‘It’s a boy!’ National Zoo says of new panda cub

WASHINGTON — Drum roll … The twin giant panda cub is a boy — and its father is Tian Tian.

The National Zoo said that the cub born there a week ago Saturday was doing well.

The other panda cub, also a boy and of the same father, died Wednesday. Officials said an initial necropsy shows that the cub had inhaled some food product, which led to pneumonia.

The zoo’s female giant panda, Mei Xiang, was artificially inseminated twice this year — on April 26 and 27 — with semen collected from the zoo’s male giant panda, Tian Tian, and from a male at a research center in Wolong, China.

The Wolong panda, Hui Hui, was picked because he was a good genetic match for Mei, the zoo said. The sample from Hui Hui was frozen and flown from China to the zoo’s cryopreservation bank.

The zoo used DNA tests to determine sex and figure out which male sired the cubs.

It has been a whirlwind nine days at the National Zoo after experts realized Mei was pregnant Aug. 19. She delivered the twins Aug. 22, and the smaller one died Wednesday afternoon after a six-hour effort by zoo keepers to save it.

Officials had used bottle and a tube at points to feed the smaller panda cub at various points.

On Friday, the zoo’s chief veterinarian Don Neiffer said that the cub could have inhaled food during one of the bottle feedings. Experts had also resorted to tube feeding, where a tube is inserted down the cub’s throat so food can be delivered to the stomach. The cub could have inhaled food at that point as well, he said.

Zoo officials said they have been saddened by the death of the one cub but also watching — with hope — that the surviving cub continues to do okay.

Neiffer said, “my feeling is that the reason this cub declined is because of complications associated with us hand rearing it, providing milk either through the nipple or the stomach tube.”

The hand-rearing and swapping of the cubs was necessary, he said.

“If we had not done anything, there was a real chance that neither cub would survive,” Neiffer said.

It could have happened to either cub, Neiffer said, as both were hand fed at different times.

“As the smaller one got weaker, looking at the videos we have, there is some feeling that Mei Xiang knew something was going on,” Neiffer said. “There was never any evidence that she was preferring one cub over the other.”

“We knew going into this that there was potential for the complication that occurred,” he said.

Mei is not new to motherhood.

She gave birth to daughter Bao Bao — whose father is Tian Tian — on Aug. 23, 2013. She also delivered a stillborn cub the next day.

That year, Mei had been inseminated with sperm from Tian Tian and with some shipped from a giant panda at the San Diego Zoo, Gao Gao.

Zoo experts have said it is hard to determine visually the sex of a cub because the reproductive organs are not fully developed. So veterinarians examine chromosomes.

Females have two X chromosomes, and males have an X and a Y chromosome.

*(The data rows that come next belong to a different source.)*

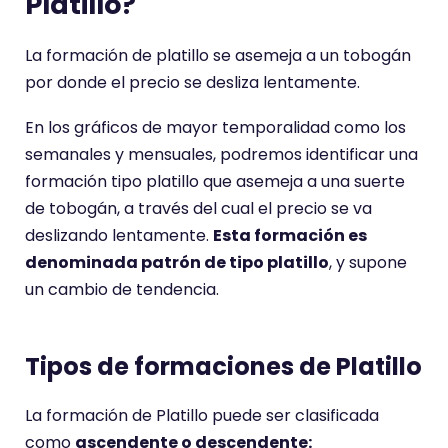
Platillo?
La formación de platillo se asemeja a un tobogán
por donde el precio se desliza lentamente.
En los gráficos de mayor temporalidad como los
semanales y mensuales, podremos identificar una
formación tipo platillo que asemeja a una suerte
de tobogán, a través del cual el precio se va
deslizando lentamente.
Esta formación es
denominada patrón de tipo platillo
, y supone
un cambio de tendencia.
Tipos de formaciones de Platillo
La formación de Platillo puede ser clasificada
como
ascendente o descendente:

Mei’s latest set of cubs has been a closely watched event as news of the birth unfolded around the world. It was only the third time that giant panda twins have been born in the U.S.

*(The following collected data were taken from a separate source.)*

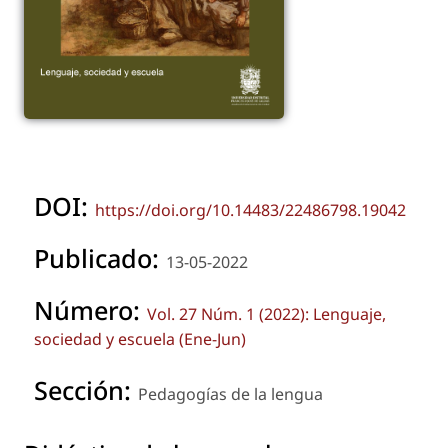
DOI:
https://doi.org/10.14483/22486798.19042
Publicado:
13-05-2022
Número:
Vol. 27 Núm. 1 (2022): Lenguaje,
sociedad y escuela (Ene-Jun)
Sección:
Pedagogías de la lengua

Last Saturday, one of the cubs was born at 5:35 p.m., weighing about three ounces. To zookeepers’ surprise — a larger twin was born at 10:07 p.m., weighing 4.8 ounces, the zoo said.

Keepers had been switching the cubs as often as they could — giving one to Mei, while caring for the other in a special incubator. Then, at an opportune time, they would swap the animals.

This gave each cub time with the mother and allowed her to focus on them individually. Often, when twins cubs are born, the mother is generally able to care for only one, and the other dies.

Zoo officials have said that pandas who have twins often can’t care for both babies.

But it proved hard to make the switch. The smaller cub wound up spending less time with the mother and more time being cared for by the keepers.

Wednesday, after keepers retrieved it from its mother, it went into decline and died at 2:05 p.m.

Neiffer said the necropsy did not immediately show if there was any food substances still in the cubs’ lungs. There was some milk found in its trachea.

Officials said the cub’s lungs looked “angry” when they were examined during the necropsy.

Neiffer also said that the zoo did not want to raise one of the cubs completely away from its mother. The plan was always to continue swapping the cubs back and forth with their mother to maximize her bonding with them.

Officials said they were not sure exactly when the dead cub had inhaled the milk product, but the zoo staff noticed at one point that the cub’s head had regurgitated some food.

“At some point, mom would more than likely do what they do in the wild … she would have made a choice,” Neiffer said. “They don’t generally raise both of them.”

“Honestly, we didn’t have a choice,” he said. “What we did was the most appropriate thing, considering the health of both cubs.”